Written task: Transcribe exactly the line in which "output reg[1:0] out;" occurs, plus every line that comes after it up to the end of the entries.

Information shown:
◆ ◆ ◆
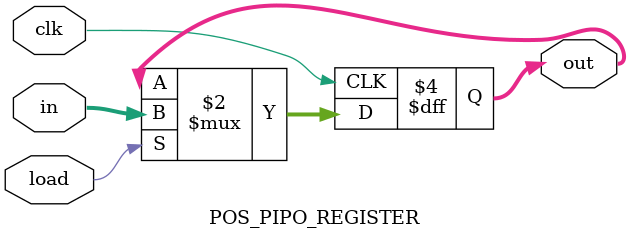
<source format=v>

`timescale 1ns/1ps

module POS_PIPO_REGISTER(clk, load, out, in);
	input clk, load;
	input[1:0] in;
	output reg[1:0] out;

	always @(posedge clk) begin
		if (load)
			out <= in;
	end
endmodule

</source>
◆ ◆ ◆
Result:
	output reg[1:0] out;

	always @(posedge clk) begin
		if (load)
			out <= in;
	end
endmodule

</source>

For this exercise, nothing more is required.